[Start of Attachment]

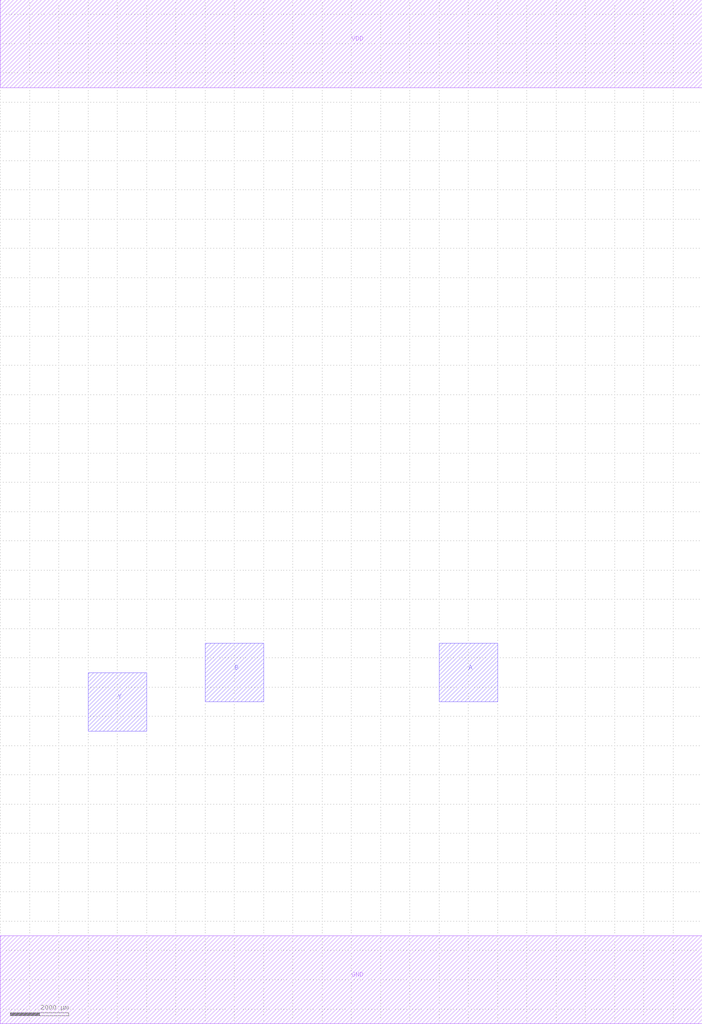
<source format=lef>
MACRO NAND2X1
 CLASS CORE ;
 ORIGIN 0 0 ;
 FOREIGN NAND2X1 0 0 ;
 SITE CORE ;
 SYMMETRY X Y R90 ;
  PIN VDD
   DIRECTION INOUT ;
   USE SIGNAL ;
   SHAPE ABUTMENT ;
    PORT
     CLASS CORE ;
       LAYER metal1 ;
        RECT 0.00000000 30500.00000000 24000.00000000 33500.00000000 ;
    END
  END VDD

  PIN GND
   DIRECTION INOUT ;
   USE SIGNAL ;
   SHAPE ABUTMENT ;
    PORT
     CLASS CORE ;
       LAYER metal1 ;
        RECT 0.00000000 -1500.00000000 24000.00000000 1500.00000000 ;
    END
  END GND

  PIN B
   DIRECTION INOUT ;
   USE SIGNAL ;
   SHAPE ABUTMENT ;
    PORT
     CLASS CORE ;
       LAYER metal2 ;
        RECT 7000.00000000 9500.00000000 9000.00000000 11500.00000000 ;
    END
  END B

  PIN A
   DIRECTION INOUT ;
   USE SIGNAL ;
   SHAPE ABUTMENT ;
    PORT
     CLASS CORE ;
       LAYER metal2 ;
        RECT 15000.00000000 9500.00000000 17000.00000000 11500.00000000 ;
    END
  END A

  PIN Y
   DIRECTION INOUT ;
   USE SIGNAL ;
   SHAPE ABUTMENT ;
    PORT
     CLASS CORE ;
       LAYER metal2 ;
        RECT 3000.00000000 8500.00000000 5000.00000000 10500.00000000 ;
    END
  END Y


END NAND2X1

</source>
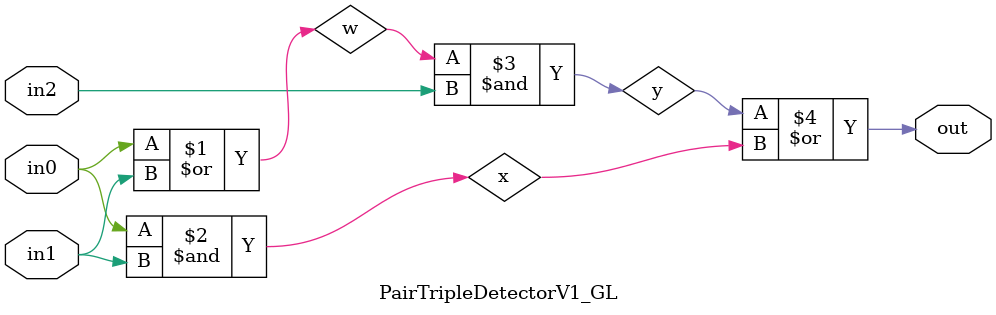
<source format=v>

`ifndef PAIR_TRIPLE_DETECTOR_V1_GL_V
`define PAIR_TRIPLE_DETECTOR_V1_GL_V

module PairTripleDetectorV1_GL
(
  input  wire in0,
  input  wire in1,
  input  wire in2,
  output wire out
);

  //''' ACTIVITY '''''''''''''''''''''''''''''''''''''''''''''''''''''''''
  // Implement pair/triple detector using explicit gate-level modeling
  //>'''''''''''''''''''''''''''''''''''''''''''''''''''''''''''''''''''''

  wire w, x, y;

  or ( w,   in0, in1 );
  and( x,   in0, in1 );
  and( y,   w,   in2 );
  or ( out, y,   x   );

  //<'''''''''''''''''''''''''''''''''''''''''''''''''''''''''''''''''''''

endmodule

`endif /* PAIR_TRIPLE_DETECTOR_V1_GL_V */


</source>
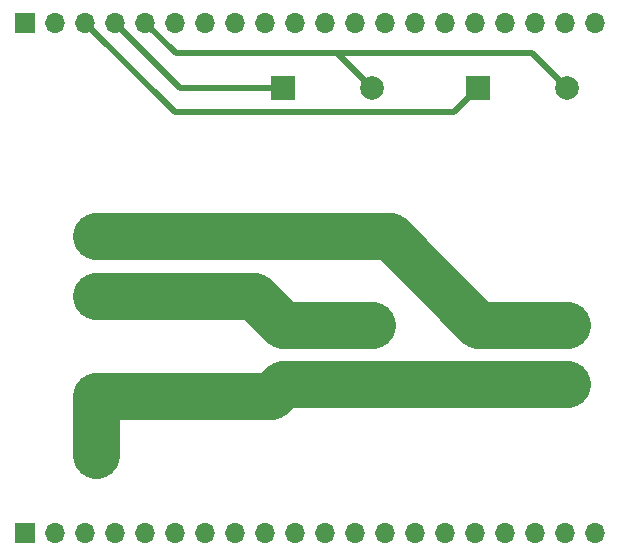
<source format=gbr>
%TF.GenerationSoftware,KiCad,Pcbnew,8.0.8*%
%TF.CreationDate,2025-04-11T16:16:34-04:00*%
%TF.ProjectId,PWM Module 3.0A,50574d20-4d6f-4647-956c-6520332e3041,rev?*%
%TF.SameCoordinates,Original*%
%TF.FileFunction,Copper,L1,Top*%
%TF.FilePolarity,Positive*%
%FSLAX46Y46*%
G04 Gerber Fmt 4.6, Leading zero omitted, Abs format (unit mm)*
G04 Created by KiCad (PCBNEW 8.0.8) date 2025-04-11 16:16:34*
%MOMM*%
%LPD*%
G01*
G04 APERTURE LIST*
%TA.AperFunction,ComponentPad*%
%ADD10R,1.700000X1.700000*%
%TD*%
%TA.AperFunction,ComponentPad*%
%ADD11O,1.700000X1.700000*%
%TD*%
%TA.AperFunction,ComponentPad*%
%ADD12R,2.600000X2.600000*%
%TD*%
%TA.AperFunction,ComponentPad*%
%ADD13C,2.600000*%
%TD*%
%TA.AperFunction,ComponentPad*%
%ADD14C,2.000000*%
%TD*%
%TA.AperFunction,ComponentPad*%
%ADD15R,2.000000X2.000000*%
%TD*%
%TA.AperFunction,Conductor*%
%ADD16C,4.000000*%
%TD*%
%TA.AperFunction,Conductor*%
%ADD17C,0.500000*%
%TD*%
G04 APERTURE END LIST*
D10*
%TO.P,J1,1,1*%
%TO.N,unconnected-(J1-Pad1)*%
X152440000Y-25400000D03*
D11*
%TO.P,J1,2,2*%
%TO.N,unconnected-(J1-Pad2)*%
X154980000Y-25400000D03*
%TO.P,J1,3,3*%
%TO.N,Net-(J1-Pad3)*%
X157520000Y-25400000D03*
%TO.P,J1,4,4*%
%TO.N,Net-(J1-Pad4)*%
X160060000Y-25400000D03*
%TO.P,J1,5,5*%
%TO.N,Net-(J1-Pad5)*%
X162600000Y-25400000D03*
%TO.P,J1,6,6*%
%TO.N,unconnected-(J1-Pad6)*%
X165140000Y-25400000D03*
%TO.P,J1,7,7*%
%TO.N,unconnected-(J1-Pad7)*%
X167680000Y-25400000D03*
%TO.P,J1,8,8*%
%TO.N,unconnected-(J1-Pad8)*%
X170220000Y-25400000D03*
%TO.P,J1,9,9*%
%TO.N,unconnected-(J1-Pad9)*%
X172760000Y-25400000D03*
%TO.P,J1,10,10*%
%TO.N,unconnected-(J1-Pad10)*%
X175300000Y-25400000D03*
%TO.P,J1,11,11*%
%TO.N,unconnected-(J1-Pad11)*%
X177840000Y-25400000D03*
%TO.P,J1,12,12*%
%TO.N,unconnected-(J1-Pad12)*%
X180380000Y-25400000D03*
%TO.P,J1,13,13*%
%TO.N,unconnected-(J1-Pad13)*%
X182920000Y-25400000D03*
%TO.P,J1,14,14*%
%TO.N,unconnected-(J1-Pad14)*%
X185460000Y-25400000D03*
%TO.P,J1,15,15*%
%TO.N,unconnected-(J1-Pad15)*%
X188000000Y-25400000D03*
%TO.P,J1,16,16*%
%TO.N,unconnected-(J1-Pad16)*%
X190540000Y-25400000D03*
%TO.P,J1,17,17*%
%TO.N,unconnected-(J1-Pad17)*%
X193080000Y-25400000D03*
%TO.P,J1,18,18*%
%TO.N,unconnected-(J1-Pad18)*%
X195620000Y-25400000D03*
%TO.P,J1,19,19*%
%TO.N,unconnected-(J1-Pad19)*%
X198160000Y-25400000D03*
%TO.P,J1,20,20*%
%TO.N,unconnected-(J1-Pad20)*%
X200700000Y-25400000D03*
%TD*%
D12*
%TO.P,J3,1,Pin_1*%
%TO.N,Net-(J3-Pin_1)*%
X158500000Y-57000000D03*
D13*
%TO.P,J3,2,Pin_2*%
X158500000Y-62000000D03*
%TD*%
D14*
%TO.P,K2,13*%
%TO.N,Net-(J2-Pin_2)*%
X174312500Y-50962500D03*
X181812500Y-50962500D03*
%TO.P,K2,14*%
%TO.N,Net-(J3-Pin_1)*%
X174312500Y-55962500D03*
X181812500Y-55962500D03*
D15*
%TO.P,K2,A1*%
%TO.N,Net-(J1-Pad4)*%
X174312500Y-30962500D03*
D14*
%TO.P,K2,A2*%
%TO.N,Net-(J1-Pad5)*%
X181812500Y-30962500D03*
%TD*%
D10*
%TO.P,J4,1,1*%
%TO.N,unconnected-(J4-Pad1)*%
X152440000Y-68580000D03*
D11*
%TO.P,J4,2,2*%
%TO.N,unconnected-(J4-Pad2)*%
X154980000Y-68580000D03*
%TO.P,J4,3,3*%
%TO.N,unconnected-(J4-Pad3)*%
X157520000Y-68580000D03*
%TO.P,J4,4,4*%
%TO.N,unconnected-(J4-Pad4)*%
X160060000Y-68580000D03*
%TO.P,J4,5,5*%
%TO.N,unconnected-(J4-Pad5)*%
X162600000Y-68580000D03*
%TO.P,J4,6,6*%
%TO.N,unconnected-(J4-Pad6)*%
X165140000Y-68580000D03*
%TO.P,J4,7,7*%
%TO.N,unconnected-(J4-Pad7)*%
X167680000Y-68580000D03*
%TO.P,J4,8,8*%
%TO.N,unconnected-(J4-Pad8)*%
X170220000Y-68580000D03*
%TO.P,J4,9,9*%
%TO.N,unconnected-(J4-Pad9)*%
X172760000Y-68580000D03*
%TO.P,J4,10,10*%
%TO.N,unconnected-(J4-Pad10)*%
X175300000Y-68580000D03*
%TO.P,J4,11,11*%
%TO.N,unconnected-(J4-Pad11)*%
X177840000Y-68580000D03*
%TO.P,J4,12,12*%
%TO.N,unconnected-(J4-Pad12)*%
X180380000Y-68580000D03*
%TO.P,J4,13,13*%
%TO.N,unconnected-(J4-Pad13)*%
X182920000Y-68580000D03*
%TO.P,J4,14,14*%
%TO.N,unconnected-(J4-Pad14)*%
X185460000Y-68580000D03*
%TO.P,J4,15,15*%
%TO.N,unconnected-(J4-Pad15)*%
X188000000Y-68580000D03*
%TO.P,J4,16,16*%
%TO.N,unconnected-(J4-Pad16)*%
X190540000Y-68580000D03*
%TO.P,J4,17,17*%
%TO.N,unconnected-(J4-Pad17)*%
X193080000Y-68580000D03*
%TO.P,J4,18,18*%
%TO.N,unconnected-(J4-Pad18)*%
X195620000Y-68580000D03*
%TO.P,J4,19,19*%
%TO.N,unconnected-(J4-Pad19)*%
X198160000Y-68580000D03*
%TO.P,J4,20,20*%
%TO.N,unconnected-(J4-Pad20)*%
X200700000Y-68580000D03*
%TD*%
D14*
%TO.P,K1,13*%
%TO.N,Net-(J2-Pin_1)*%
X190812500Y-50962500D03*
X198312500Y-50962500D03*
%TO.P,K1,14*%
%TO.N,Net-(J3-Pin_1)*%
X190812500Y-55962500D03*
X198312500Y-55962500D03*
D15*
%TO.P,K1,A1*%
%TO.N,Net-(J1-Pad3)*%
X190812500Y-30962500D03*
D14*
%TO.P,K1,A2*%
%TO.N,Net-(J1-Pad5)*%
X198312500Y-30962500D03*
%TD*%
D12*
%TO.P,J2,1,Pin_1*%
%TO.N,Net-(J2-Pin_1)*%
X158500000Y-43500000D03*
D13*
%TO.P,J2,2,Pin_2*%
%TO.N,Net-(J2-Pin_2)*%
X158500000Y-48500000D03*
%TD*%
D16*
%TO.N,Net-(J2-Pin_2)*%
X158500000Y-48500000D02*
X171850000Y-48500000D01*
X174312500Y-50962500D02*
X181812500Y-50962500D01*
X171850000Y-48500000D02*
X174312500Y-50962500D01*
D17*
%TO.N,Net-(J1-Pad4)*%
X165622500Y-30962500D02*
X160060000Y-25400000D01*
X174312500Y-30962500D02*
X165622500Y-30962500D01*
D16*
%TO.N,Net-(J2-Pin_1)*%
X183350000Y-43500000D02*
X190812500Y-50962500D01*
X158500000Y-43500000D02*
X183350000Y-43500000D01*
X190812500Y-50962500D02*
X198312500Y-50962500D01*
D17*
%TO.N,Net-(J1-Pad3)*%
X188775000Y-33000000D02*
X190812500Y-30962500D01*
X157520000Y-25400000D02*
X165120000Y-33000000D01*
X165120000Y-33000000D02*
X188775000Y-33000000D01*
D16*
%TO.N,Net-(J3-Pin_1)*%
X181812500Y-55962500D02*
X190812500Y-55962500D01*
X173275000Y-57000000D02*
X174312500Y-55962500D01*
X174312500Y-55962500D02*
X181812500Y-55962500D01*
X190812500Y-55962500D02*
X198312500Y-55962500D01*
X158500000Y-57000000D02*
X173275000Y-57000000D01*
X158500000Y-62000000D02*
X158500000Y-57000000D01*
D17*
%TO.N,Net-(J1-Pad5)*%
X162600000Y-25400000D02*
X165200000Y-28000000D01*
X195350000Y-28000000D02*
X198312500Y-30962500D01*
X178850000Y-28000000D02*
X195350000Y-28000000D01*
X178850000Y-28000000D02*
X181812500Y-30962500D01*
X165200000Y-28000000D02*
X178850000Y-28000000D01*
%TD*%
M02*

</source>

[End of Attachment]

WORK INSTRUCTIONS >> Copy out, from the listing above, every line that contains the string "wire".

REPLY >>
  input  wire in0,
  input  wire in1,
  input  wire in2,
  output wire out
  wire w, x, y;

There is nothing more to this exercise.